Outside Nashville, the “song” – with its vaudevillian and Tin Pan Alley roots – has become an increasingly irrelevant form. The dominance of crowd-sourced festival culture has pushed popular artists to work less with the “song” as a vehicle for storytelling and more toward designing functional, ambient tracks for the polo grounds, the dancefloor, the gym, the office, the bar, or the bedroom. In many ways, mainstream music increasingly resembles what many of us define as “noise.”

On the surface, Ithaca-based pianist, improviser, and Cornell lecturer Annie Lewandowski’s explorations with Powerdove seem blissfully removed from any larger musical/cultural conversations. However, on closer inspection, Lewandowski’s skeletal vocals nestled amidst house-of-cards instrumental arrangements point to a future where improvisers might be able to bridge the gap between our present thirst for novel timbres and our past predilection for narrative-driven songs.

Powerdove began as a solo endeavor for Lewandowski, a classically-trained pianist from Northern Minnesota who’s collaborated with Evan Parker, Fred Frith, and Xiu Xiu. In 2013, Lewandowski expanded Powerdove to a working trio, joining up with two musicians who also straddle the worlds of free improvisation and art-damaged pop: Deerhoof guitarist John Dieterich and French multi-faceted string phenom Thomas Bonvalet.

On 2013’s Do You Burn? (Murailles Music) and last year’s Arrest (Sickroom), the trio built illusory, often harsh sound worlds from handclaps, wheezing reeds, bowed strings, and broken metronomes—all in real time—to support Lewandowski’s deceptively sweet, plain-spoken songs.

# WHAT IS BEING ASKED:
Transcribe the passage on Annie Lewandowski and Powerdove in full, word for word.

# RECORDED DATA:

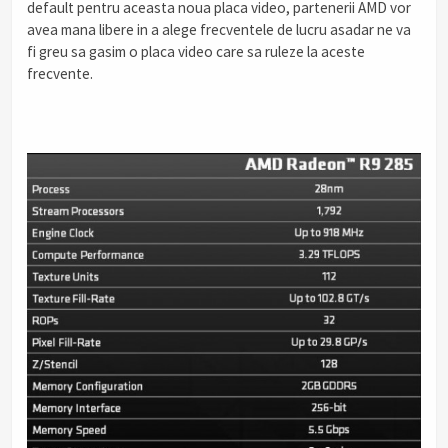
default pentru aceasta noua placa video, partenerii AMD vor
avea mana libere in a alege frecventele de lucru asadar ne va
fi greu sa gasim o placa video care sa ruleze la aceste
frecvente.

# RESULT OF THIS EXERCISE:
Outside Nashville, the “song” – with its vaudevillian and Tin Pan Alley roots – has become an increasingly irrelevant form. The dominance of crowd-sourced festival culture has pushed popular artists to work less with the “song” as a vehicle for storytelling and more toward designing functional, ambient tracks for the polo grounds, the dancefloor, the gym, the office, the bar, or the bedroom. In many ways, mainstream music increasingly resembles what many of us define as “noise.”

On the surface, Ithaca-based pianist, improviser, and Cornell lecturer Annie Lewandowski’s explorations with Powerdove seem blissfully removed from any larger musical/cultural conversations. However, on closer inspection, Lewandowski’s skeletal vocals nestled amidst house-of-cards instrumental arrangements point to a future where improvisers might be able to bridge the gap between our present thirst for novel timbres and our past predilection for narrative-driven songs.

Powerdove began as a solo endeavor for Lewandowski, a classically-trained pianist from Northern Minnesota who’s collaborated with Evan Parker, Fred Frith, and Xiu Xiu. In 2013, Lewandowski expanded Powerdove to a working trio, joining up with two musicians who also straddle the worlds of free improvisation and art-damaged pop: Deerhoof guitarist John Dieterich and French multi-faceted string phenom Thomas Bonvalet.

On 2013’s Do You Burn? (Murailles Music) and last year’s Arrest (Sickroom), the trio built illusory, often harsh sound worlds from handclaps, wheezing reeds, bowed strings, and broken metronomes—all in real time—to support Lewandowski’s deceptively sweet, plain-spoken songs.